- **Instruction**:
After finding the line with "padding: 12px 2px", restate it and each remaining line of the material word for word, omitting every picture.

** Opening Information block **

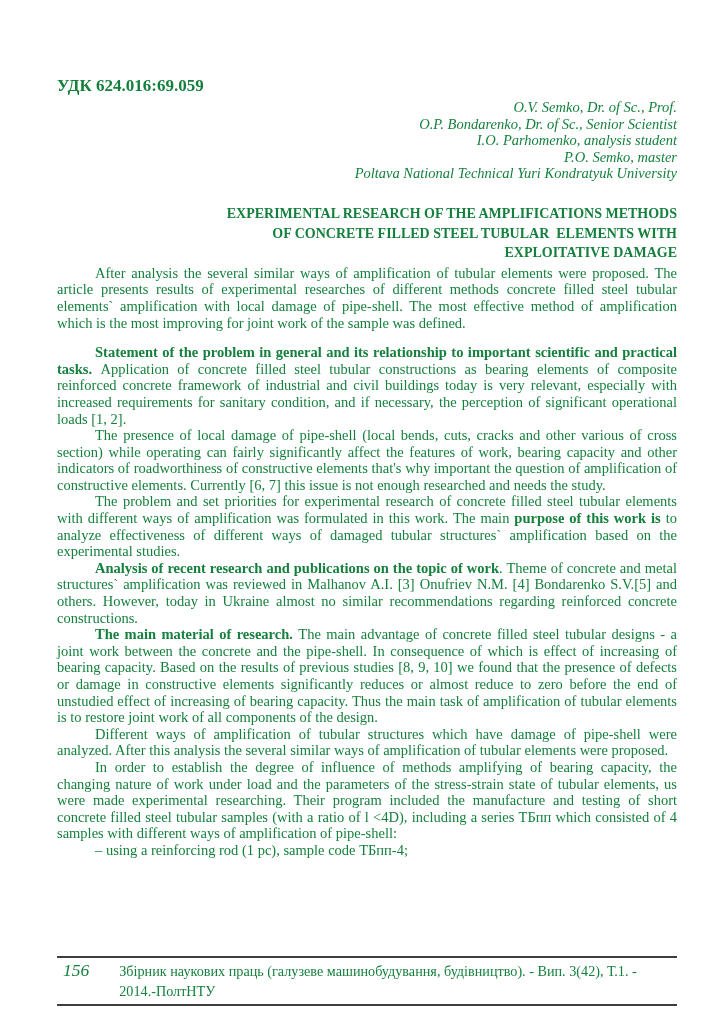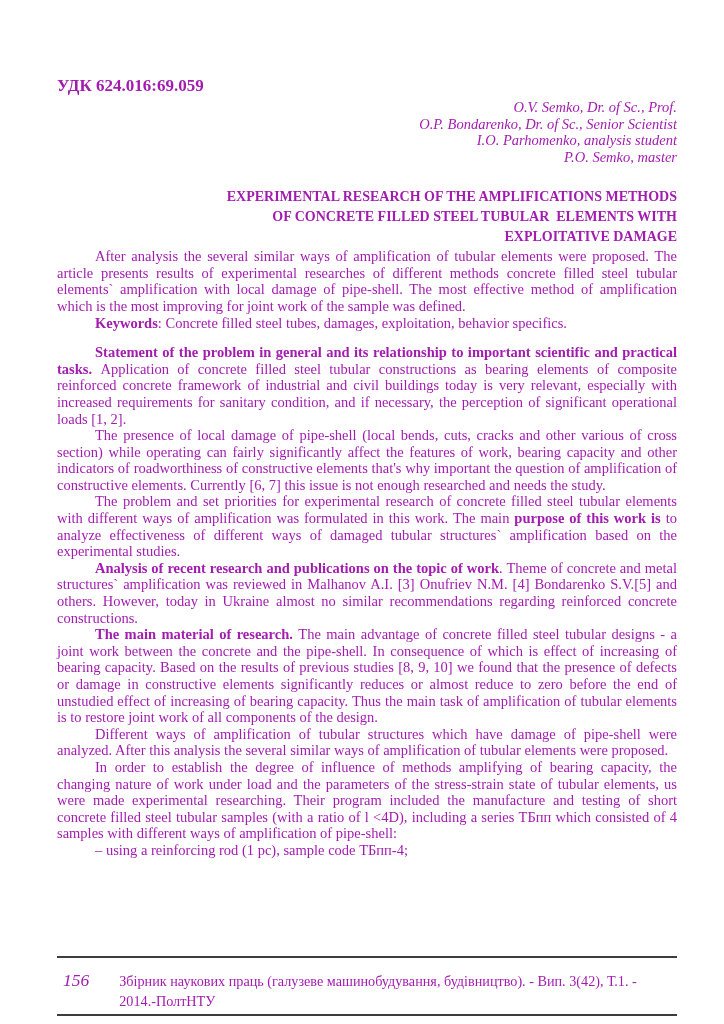"УДК 624.016:69.059" .page { color: #a21caf -> #15803d }
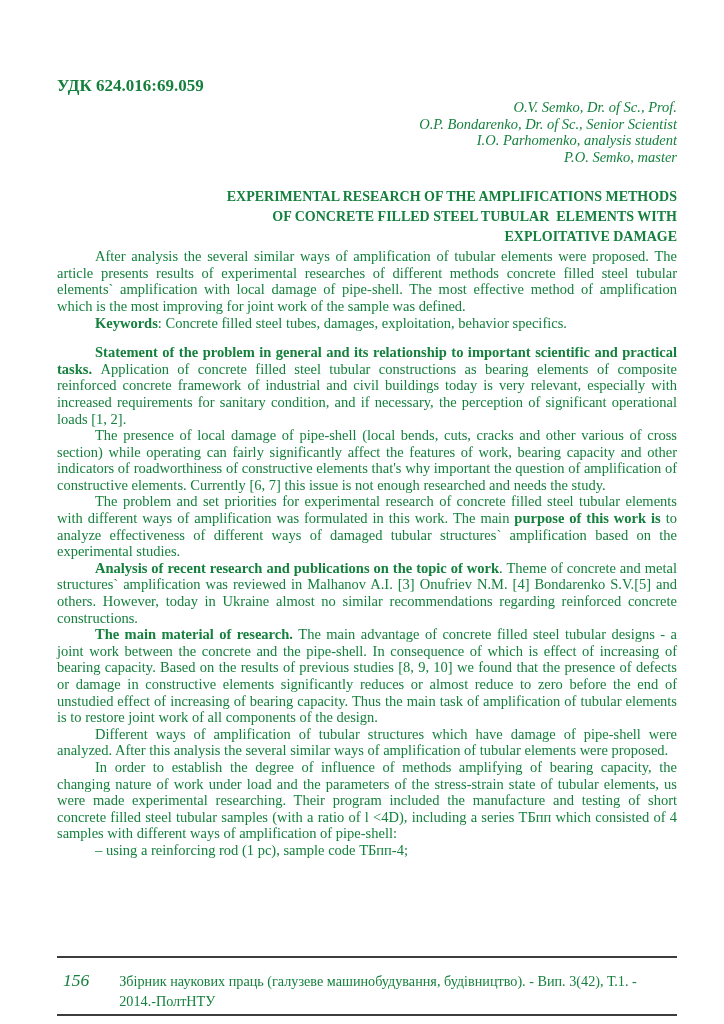"Poltava National Technical Yuri" div { html: none -> <div>Poltava National Technical Yuri Kondratyuk University</div> }
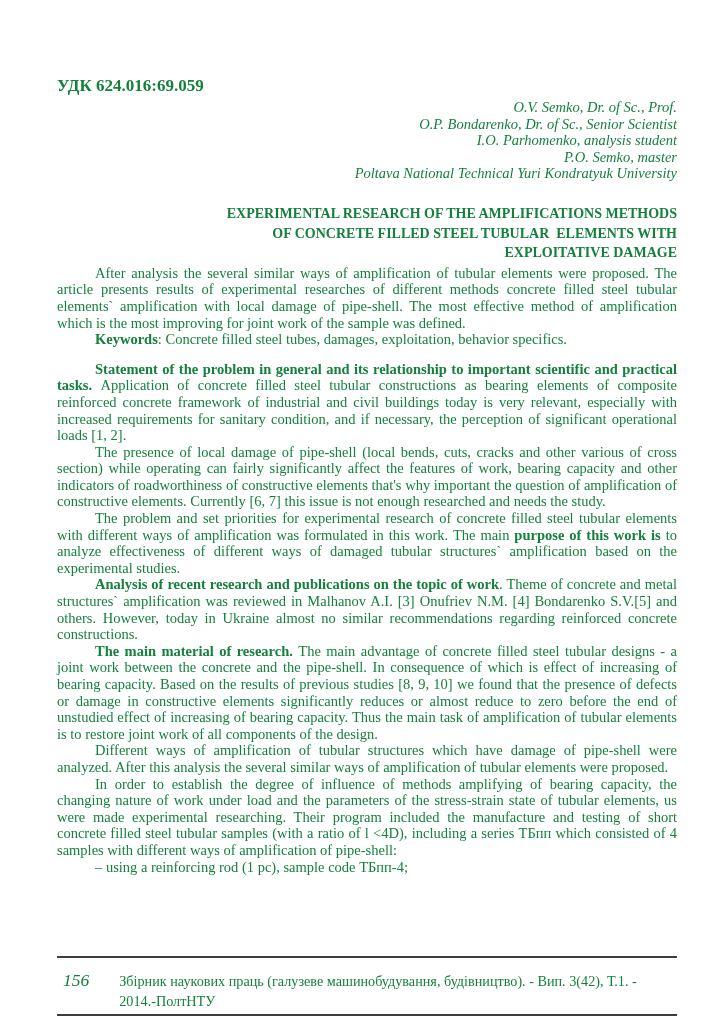"Keywords: Concrete filled steel tubes," p { html: <p><span>Keywords</span><span>: Concrete filled steel tubes, damages, exploitation, behavior specifics.</span></p> -> none }
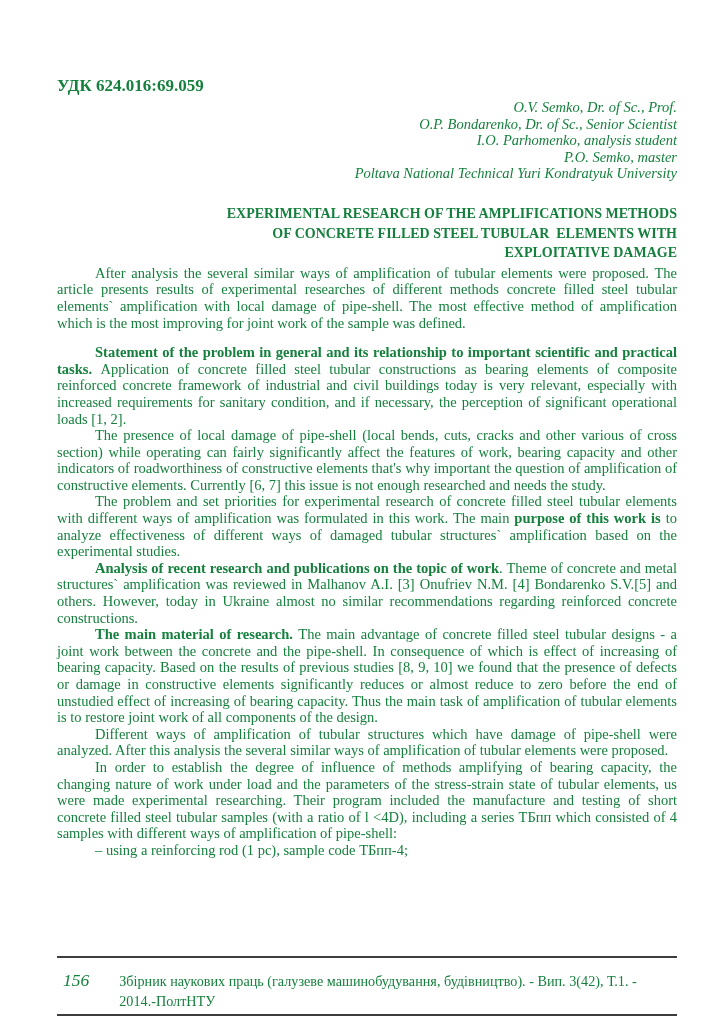"156" .footer-row { padding: 12px 2px 3px 6px -> 2px 2px 3px 6px }
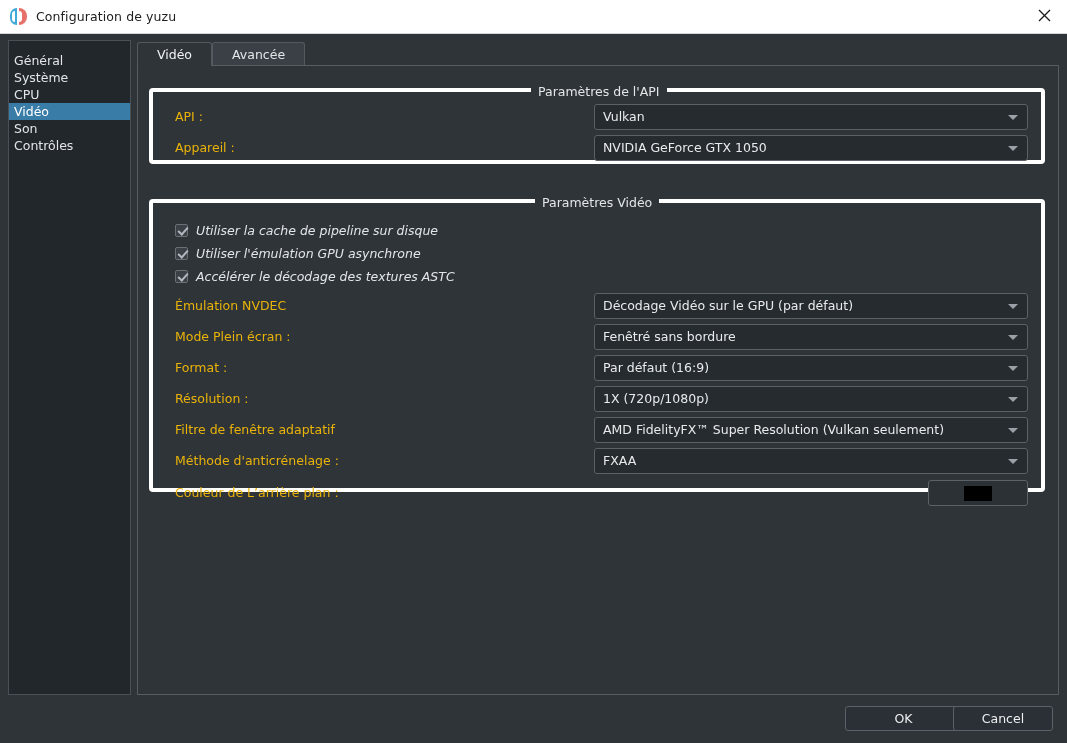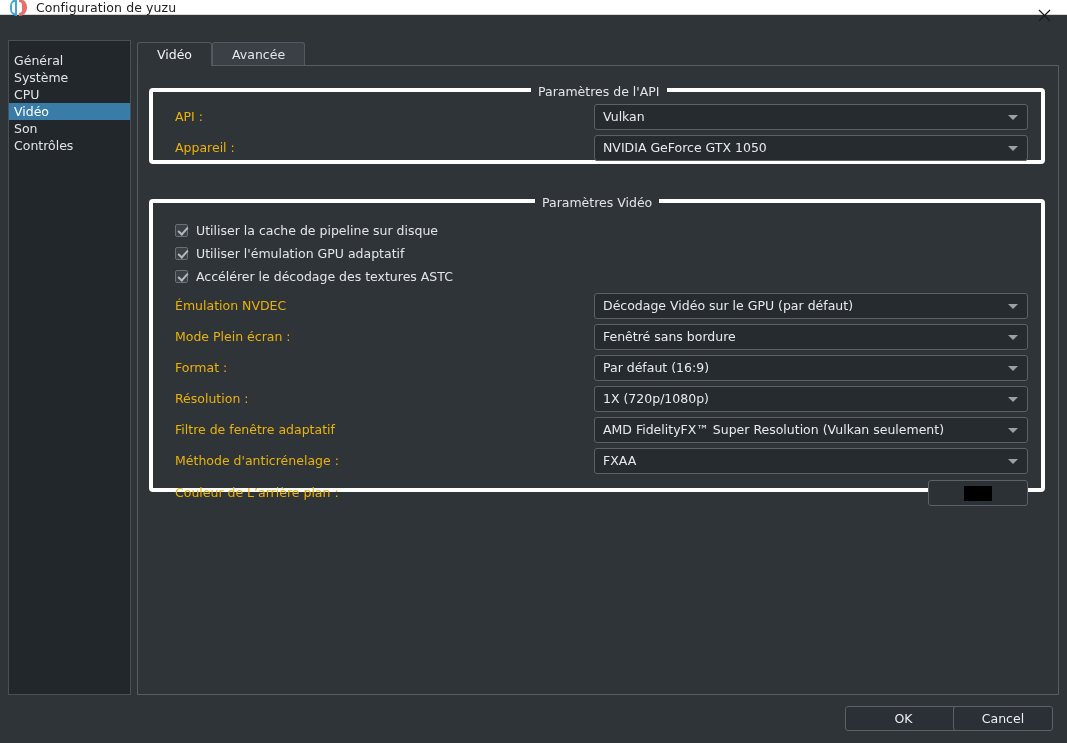"Configuration de yuzu" .titlebar { height: 15px -> 34px }
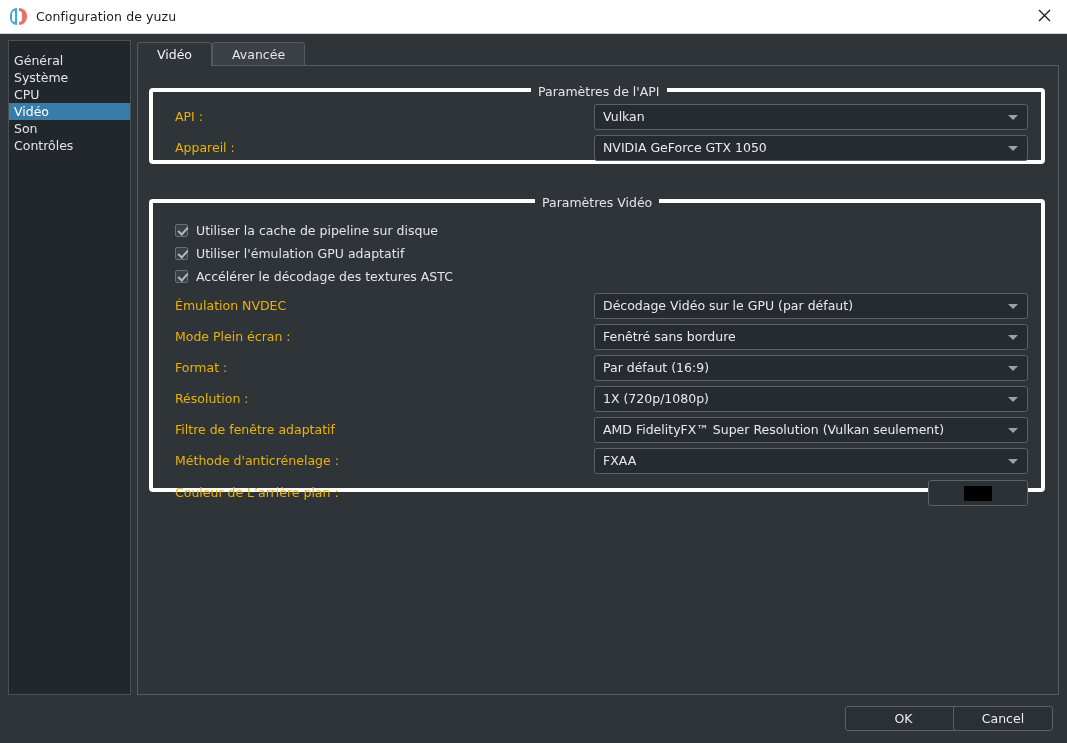"Utiliser la cache de pipeline" .cb-label { font-style: none -> italic }
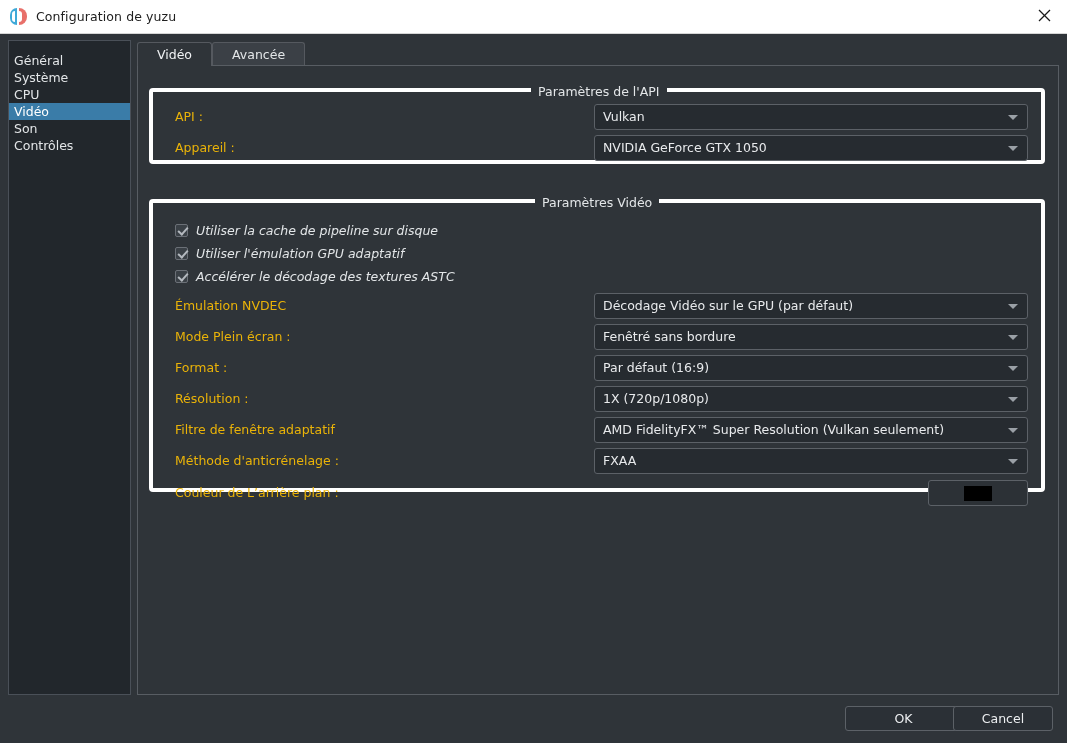"Utiliser l'émulation GPU adaptatif" span.cb-label { text: adaptatif -> asynchrone }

** Closing Information block **

- **Response area**:
"156" .footer-row { padding: 12px 2px 3px 6px -> 2px 2px 3px 6px }
"Configuration de yuzu" .titlebar { height: 15px -> 34px }
"Utiliser la cache de pipeline" .cb-label { font-style: none -> italic }
"Utiliser l'émulation GPU adaptatif" span.cb-label { text: adaptatif -> asynchrone }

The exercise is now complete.